FE UIN Malang Sosialisasikan MBKM dengan Muamalat Institute

FE UIN Malang siap mengimplementasikan program Merdeka Belajar Kampus Merdeka (MBKM)  melalui program magang mahasiswa semester 5 – 8 pada Bank Muamalat dalam program MIKO (Muamalat Indonesia Kompeten). Program magang ini  sebagai bentuk implementasi  untuk memberi bekal soft skill di dunia industry pada mahasiswa,  yang   sesuai dengan  Kemendikbud dan  Kemenag  terkait kurikulum MBKM, kata Dekan FE, Dr. Misbahul Munir, MEI.   
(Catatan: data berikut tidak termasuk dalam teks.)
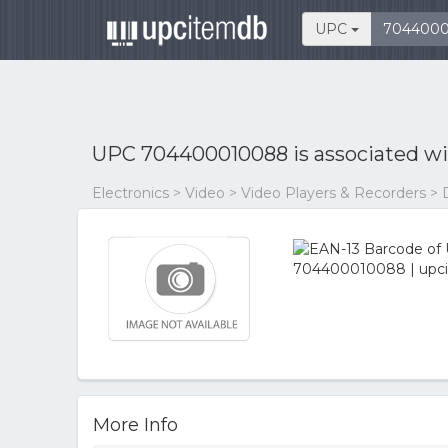
UPC
UPC 704400010088 is associated w
Electronics > Video > Video Players & Recorders > 
More Info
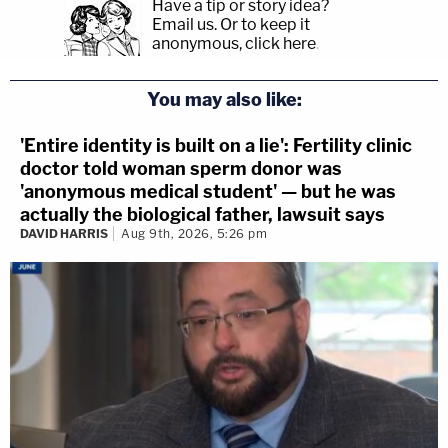
Have a tip or story idea?
Email us.
Or to keep it
anonymous, click here
.
You may also like:
'Entire identity is built on a lie': Fertility clinic
doctor told woman sperm donor was
'anonymous medical student' — but he was
actually the biological father, lawsuit says
DAVID HARRIS
Aug 9th, 2026, 5:26 pm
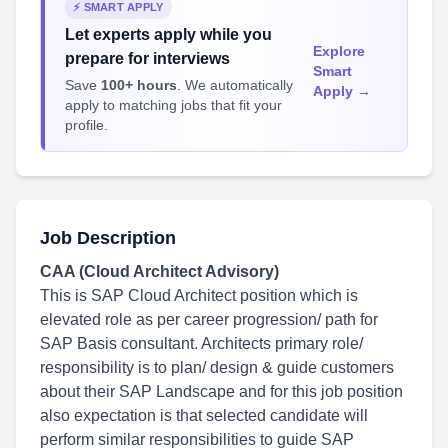
⚡ SMART APPLY
Let experts apply while you
Explore
prepare for interviews
Smart
Save
100+ hours
. We automatically
Apply →
apply to matching jobs that fit your
profile.
Job Description
CAA (Cloud Architect Advisory)
This is SAP Cloud Architect position which is
elevated role as per career progression/ path for
SAP Basis consultant. Architects primary role/
responsibility is to plan/ design & guide customers
about their SAP Landscape and for this job position
also expectation is that selected candidate will
perform similar responsibilities to guide SAP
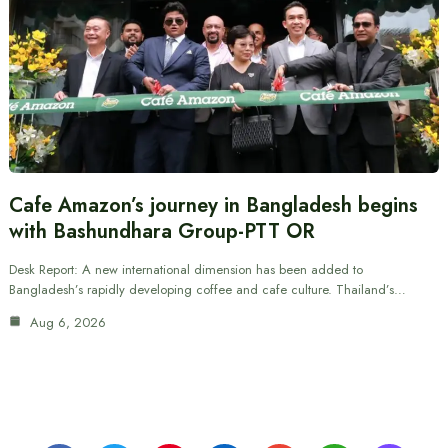
Cafe Amazon’s journey in Bangladesh begins
with Bashundhara Group-PTT OR
Desk Report: A new international dimension has been added to
Bangladesh’s rapidly developing coffee and cafe culture. Thailand’s…
Aug 6, 2026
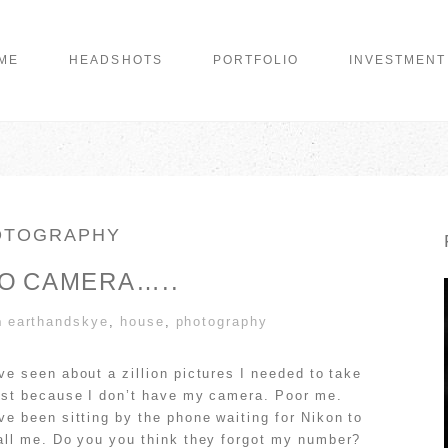
ME
HEADSHOTS
PORTFOLIO
INVESTMENT
OTOGRAPHY
NO CAMERA…..
n
earthandskye
,
house
,
photography
’ve seen about a zillion pictures I needed to take
ust because I don’t have my camera. Poor me.
’ve been sitting by the phone waiting for Nikon to
all me. Do you you think they forgot my number?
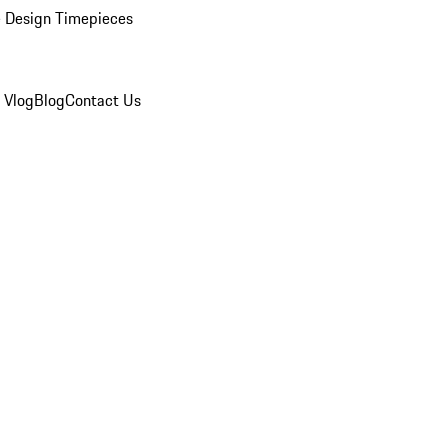
 Design Timepieces
 Vlog
Blog
Contact Us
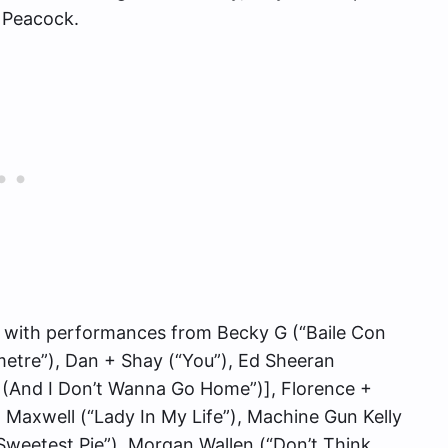
n Peacock.
p with performances from Becky G (“Baile Con
ometre”), Dan + Shay (“You”), Ed Sheeran
k (And I Don’t Wanna Go Home”)], Florence +
 Maxwell (“Lady In My Life”), Machine Gun Kelly
“Sweetest Pie”), Morgan Wallen (“Don’t Think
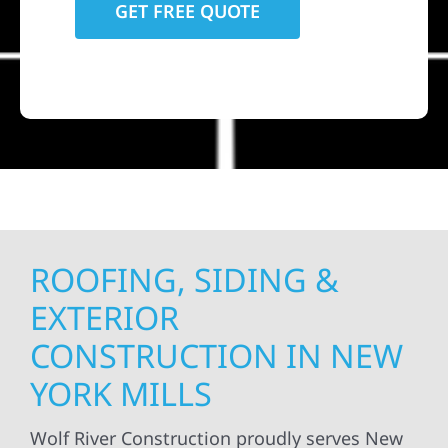
ROOFING, SIDING &
EXTERIOR
CONSTRUCTION IN NEW
YORK MILLS
Wolf River Construction proudly serves New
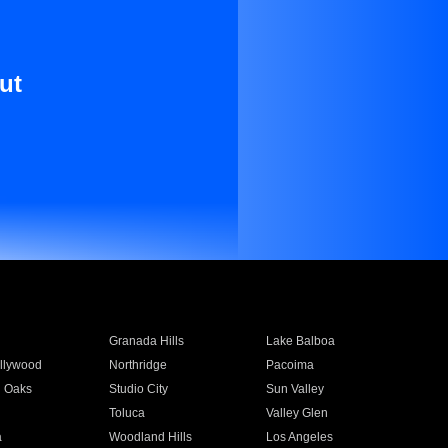
ut
Granada Hills
Lake Balboa
llywood
Northridge
Pacoima
 Oaks
Studio City
Sun Valley
Toluca
Valley Glen
a
Woodland Hills
Los Angeles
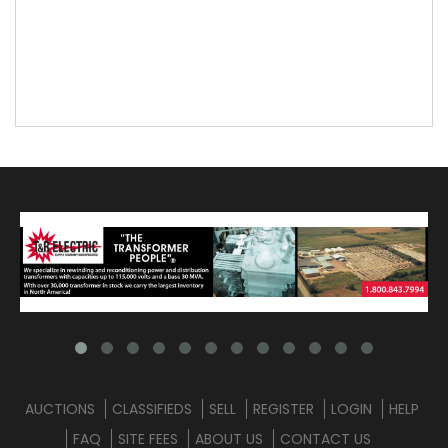
AUCTIONS
CLASSIFIEDS
SELL
REGISTER
LOGIN
HELP
FAQ
SITE FEES
ABOUT US
CONTACT US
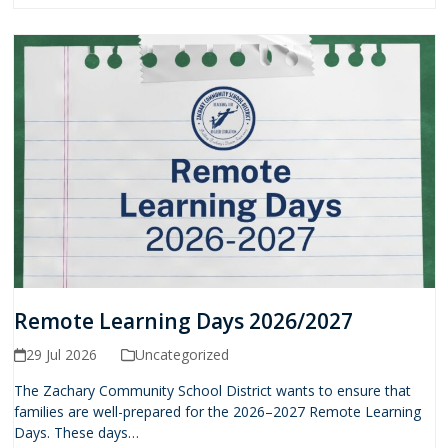
Remote Learning Days 2026/2027
29 Jul 2026
Uncategorized
The Zachary Community School District wants to ensure that
families are well-prepared for the 2026–2027 Remote Learning
Days. These days…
Menurut M. Ilsyar dari Muamalat Institute, selama pelatihan dan magang mahasiswa secara blended akan dibimbing oleh mentor yang kompeten. Mereka akan diberikan hard skill dan soft skill selama 6 bulan, dengan fokus pada kegiatan marketing porsi haji Bank Muamalat. Mahasiswa juga akan dilibatkan sosialisasi Bank Muamalat pada sekolah tingkat SD hingga SMA. Bagi mahasiswa yang berprestasi selama pelatihan dan magang akan berpotensi menjadi bagian dari karyawan Bank Muamalat. Mahasiswa yang  berhasil menyelesaikan  pelatihan dan magang akan diberikan sertifikat yang dapat dikonversi  dalam nilai dan surat keterangan pendamping ijasa (SKPI). Program MIKO secara blended  melalui platform digital Mumamalat Institute, tutorial dan praktik kerja secara langsung, dan didampingi oleh mentor dari Bank Muamlat Indonesia. Peserta dinyatakan  lulus jika berhasil mengumpulkan  minimal 40 point selama pelatihan dan  minimal 60 point selama magang.  Mahasiswa  magang diwajibkan mencari calon nasabah porsi haji yang akan ditindak lanjuti oleh pihak Muamalat. Perolehan jumlah point inilah yang akan dikonversi  ke dalam nilai sertificate. Mahasiswa berprestasi saat magang berpeluang menjadi  bagian karyawan  Bank  Muamalat.  “Ini akan menjadi program MBKM  pertama dengan dunia industry yang dilakukan di UIN, semoga  bisa berhasil” kata Kajur Perbankan Syariah, Dr. Yayuk. Sukses untuk UIN (us).